I slapped his butt to his surprise, "now get ready to get out there and earn my money," I smiled innocently. The lights had completely darkened and I could hear the excited chatter from my audience outside, waiting to see me at last. I felt confident now and looked behind me to see Liz and Zach ready to rock. Once Damien announced me, he'd come back for his guitar too. Then he'd join me here and when they started playing we walk out there, invisible with Damien's power. The fireworks would go off in a dazzling red and white and we would appear, Damien strumming behind me while I began to sing. I smiled as Stephen, a new boy to our coven who'd arrived late walked on stage, looking all the part of a god in training. Dirty blond hair tussled around his face, nice clothes we'd gotten him, loose around him, giving him a casual air. To anyone else he would look sloppy but with our looks he just looked casually sophisticated if there was such a thing.
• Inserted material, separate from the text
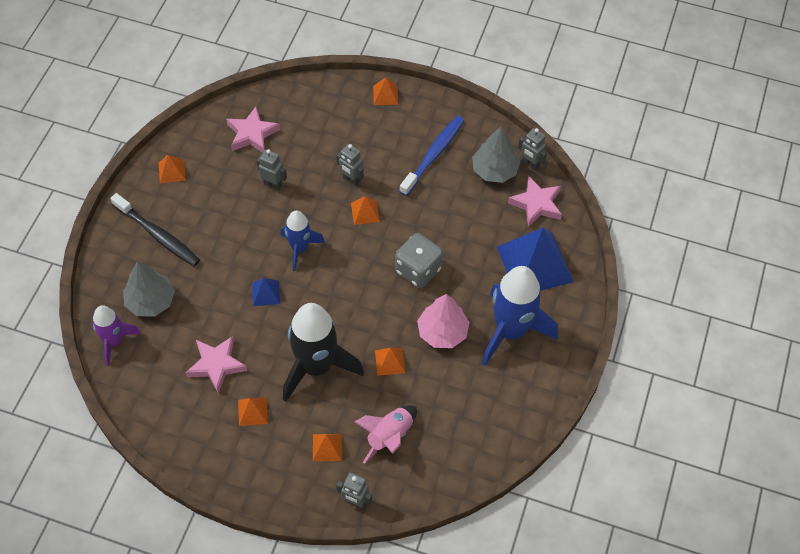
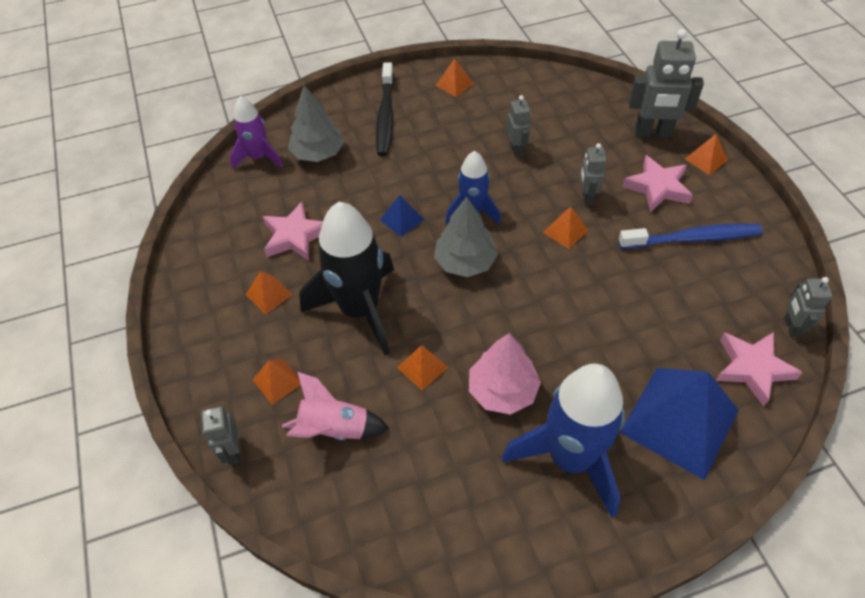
camera: 55 degrees right, 5 degrees down
(252, 134) = (549, 104): pink star -> pink star (657, 187)
(337, 101) = (653, 133): none -> grey robot
(418, 270) = (551, 317): grey dice -> none
(494, 170) = (742, 301): grey tree -> grey tree (465, 262)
He got the crowd pumped up for us before Liz and Zach appeared in their corresponding spots, Liz on drums and Zach on electric in a cloud of smoke. Damien played bass of course. I loved it when he played behind me though because I could feel the vibrations of each chord and it filled me with an energy that calmed me down and soothed me. He knew that which was why we were set up the way we were tonight.

I smiled on stage though they couldn't see me yet and felt the familiar pulse of the beat of the bass behind me as I closed my eyes for a moment, hearing the fireworks go off and the invisibility lift to a gasp of oohs and ahhs. Then I opened my mouth a began to do what they came here to hear, sing.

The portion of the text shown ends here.